From plaster to plastic

Himadri, the Argumentative Old Git, is unsurprisingly critical of BBC presenter Jenni Murray’s proposal that children be taught about pornography to inoculate them against its harmful effects. Somewhere along the way, Dame Jenni suggests that porn could be analyzed like, say, Jane Austin’s novels. That’s not exactly one of my research interests, but I can’t help sharing this:

She notes, quite rightly, that pornography is now all-pervasive in our society, and that we cannot get rid of it. Under the circumstances, she argues, it is better that children were to be educated on the matter, “so that at least those girls know and all those boys know that not all women are shaved, that not all women make that bloody noise”, and so on. In other words, to teach the children that what they see in pornographic films is but a fantasy.

Commenter witwoud remarks:

She’s right about the hair, though. I worry that today’s boys will be as shocked as Ruskin on his wedding night when they encounter the real thing.

My thoughts exactly, I must confess. Whether the story of John Ruskin’s failure to perform is true or anecdotic, the similarity is unavoidable and thoroughly amusing. We have come the full circle. We are all Victorians now.
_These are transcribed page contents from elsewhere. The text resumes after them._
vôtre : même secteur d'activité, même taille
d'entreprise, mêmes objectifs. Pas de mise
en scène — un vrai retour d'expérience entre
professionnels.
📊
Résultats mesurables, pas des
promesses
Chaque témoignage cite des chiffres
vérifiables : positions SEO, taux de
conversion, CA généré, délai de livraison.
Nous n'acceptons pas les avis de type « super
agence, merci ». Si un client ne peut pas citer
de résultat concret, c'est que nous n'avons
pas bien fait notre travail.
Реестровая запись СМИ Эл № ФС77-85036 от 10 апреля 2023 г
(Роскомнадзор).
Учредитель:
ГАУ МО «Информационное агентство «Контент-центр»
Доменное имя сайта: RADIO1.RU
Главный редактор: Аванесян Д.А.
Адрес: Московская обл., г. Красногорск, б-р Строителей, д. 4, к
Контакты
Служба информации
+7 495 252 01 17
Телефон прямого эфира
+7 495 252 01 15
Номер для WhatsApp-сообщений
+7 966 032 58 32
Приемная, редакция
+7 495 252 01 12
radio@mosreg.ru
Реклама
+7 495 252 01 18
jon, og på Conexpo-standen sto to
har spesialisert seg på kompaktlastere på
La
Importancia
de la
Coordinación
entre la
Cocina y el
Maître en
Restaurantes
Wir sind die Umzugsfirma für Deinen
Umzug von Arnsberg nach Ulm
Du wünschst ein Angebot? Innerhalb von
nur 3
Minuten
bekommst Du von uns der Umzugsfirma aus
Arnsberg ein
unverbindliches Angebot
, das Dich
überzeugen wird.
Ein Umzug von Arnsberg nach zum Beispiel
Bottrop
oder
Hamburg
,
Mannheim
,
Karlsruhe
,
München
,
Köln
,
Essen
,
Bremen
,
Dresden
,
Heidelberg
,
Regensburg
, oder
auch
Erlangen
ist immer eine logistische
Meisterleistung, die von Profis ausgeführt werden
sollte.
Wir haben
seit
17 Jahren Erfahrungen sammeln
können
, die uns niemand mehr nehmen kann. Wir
  1. so that at least those girls know and all those boys know that not all women are shaved

    Without wanting to send your comments section into the gutter, I have discussed this to some length with acquaintances who have a far wider range of experience than I. And I have it on reasonably authority, i.e. there was very little disagreement, that “a full bush is a novelty these days”. Apparently – again, according to my sources (and bear in mind the industry in which I ply my trade) – even the Asian women have taken to using a Bic razor more often than not.

    So I would suggest that a guy may be shocked by encountering a mass of hair on his wedding night, but it won’t be because he’s watched too much porn. And if he’s spent much time in Russia, it definitely won’t be because of that.

    Okay, let’s talk about something else now…

    • Before we talk about other stuff, what you’re saying seems to add to the risk that a young man may get the wrong idea about the female body in its natural state. But most of all, I like the thought of Ruskin learning about female anatomy from sculpture and classical paintings, and 21st-century youths getting the same knowledge from porn and nude images on the net. In both cases, body hair is a no-no. Also, nude shots often get photoshopped to the point when the skin starts looking like plastic.